Records excerpted from a collection
■ ■ ■ ■ ■ ■ ■

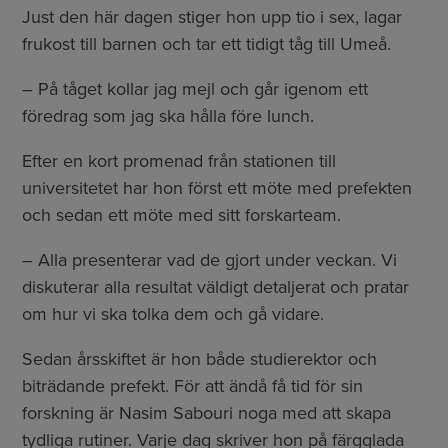
Just den här dagen stiger hon upp tio i sex, lagar
frukost till barnen och tar ett tidigt tåg till Umeå.
– På tåget kollar jag mejl och går igenom ett
föredrag som jag ska hålla före lunch.
Efter en kort promenad från stationen till
universitetet har hon först ett möte med prefekten
och sedan ett möte med sitt forskarteam.
– Alla presenterar vad de gjort under veckan. Vi
diskuterar alla resultat väldigt detaljerat och pratar
om hur vi ska tolka dem och gå vidare.
Sedan årsskiftet är hon både studierektor och
biträdande prefekt. För att ändå få tid för sin
forskning är Nasim Sabouri noga med att skapa
tydliga rutiner. Varje dag skriver hon på färgglada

■ ■ ■ ■ ■ ■ ■

**What you have to do**.
The line containing "Sedan årsskiftet är hon både studierektor och" and every line after it, through the end of the records, should be repeated exactly and alone.

**Exercise output**.
Sedan årsskiftet är hon både studierektor och
biträdande prefekt. För att ändå få tid för sin
forskning är Nasim Sabouri noga med att skapa
tydliga rutiner. Varje dag skriver hon på färgglada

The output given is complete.